RNNCell uses much more memory than RNN

Hi everyone! I am working with somewhat complicated RNN architectures that receive inputs from multiple sources in such a way that requires me to process each RNN layer separately and in a sequential fashion. Because of this, I am utilizing the RNNCell block. However, I’ve noticed that when training these networks, the memory utilization far exceeds those of RNNs with the same architectures. As a simple experiment, I devised a 1-layer RNN using the classic RNN() and compared it to an RNNCell(). This is what my sample code looks like:

For RNN -

class RNN(nn.Module):
    def __init__(self, input_size, hidden_size, num_layers, num_classes):
        super(RNN, self).__init__()
        self.hidden_size = hidden_size
        self.num_layers = num_layers
        self.rnn = nn.RNN(input_size, hidden_size, num_layers, nonlinearity = 'relu', batch_first = True)
        self.fc = nn.Linear(hidden_size, num_classes)


    def forward(self, x):
        h0 = torch.zeros(self.num_layers, x.size(0), self.hidden_size).to(device)
        print(h0.shape)
        output, hidden = self.rnn(x, h0) # output shape (batch_size, seq_length, hidden_size)RNN)
        output = output[:, -1, :]
        output = self.fc(output)

        return output

For the analogous RNNCell -

## make the model - a recurrent network with one hidden layer, and a fully connected output layer
class RNN(nn.Module):
    def __init__(self, input_size, hidden_size, num_layers, num_classes):
        super(RNN, self).__init__()
        self.hidden_size = hidden_size
        self.num_layers = num_layers
        self.rnn = nn.RNNCell(input_size, hidden_size, num_layers, nonlinearity = 'relu')
        self.fc = nn.Linear(hidden_size, num_classes)


    def forward(self, x):
        h = None
        for t in range(x.shape[1]):
            h = self.rnn(x[:,t,:], h)
        output = self.fc(h)
        return output

I’ve determined that during validation, the memory usage is quite similar, yet during training the RNN utilizes 3.43GB while the RNNCell uses 8.97GB. I’ve also taken a look at the computational graph using torchviz to determine that the RNN generates one that looks like the following:


while the RNNCell generates a much more complicated one, which scales with the sequence length:

I know that the RNN() class itself is built on RNNCell(), so I assume some kind of optimization is being done behind the scenes to avoid massive memory usage. I’m aware that PyTorch allows for gradient checkpointing and am wondering if this might be what’s happening within the actual RNN code.

So I guess my questions are:

  1. How does RNN manage to be memory efficient?

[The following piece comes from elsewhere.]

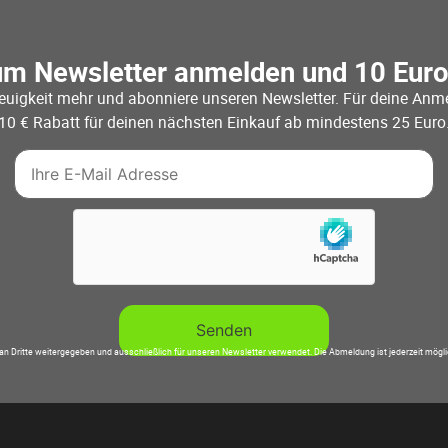
um Newsletter anmelden und 10 Eur
euigkeit mehr und abonniere unseren Newsletter. Für deine Anme
10 € Rabatt für deinen nächsten Einkauf ab mindestens 25 Euro
an Dritte weitergegeben und ausschließlich für unseren Newsletter verwendet. Die Abmeldung ist jederzeit mögl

I don’t believe it scales with sequence length, but I haven’t tested this extensively myself.
  2. How can I make my code more efficient/as efficient as what is possible with RNN? At the current moment, I am limited on how large my networks can be, even when running them on A100s.

Thanks in advance for any and all feedback!

The nn.RNN implementation should use cuDNN while I would guess the RNNCell implementation is using a native implementation and might thus create a lot of intermediates (the second picture is unreadable, so unsure what’s called).

Ah yes, it looks like the image got compressed. I’ve attached some screenshots, but as you’ve already said it does look like RNN utilizes cuDNN while RNNCell does not. I will look into enabling this for my approach. Thank you!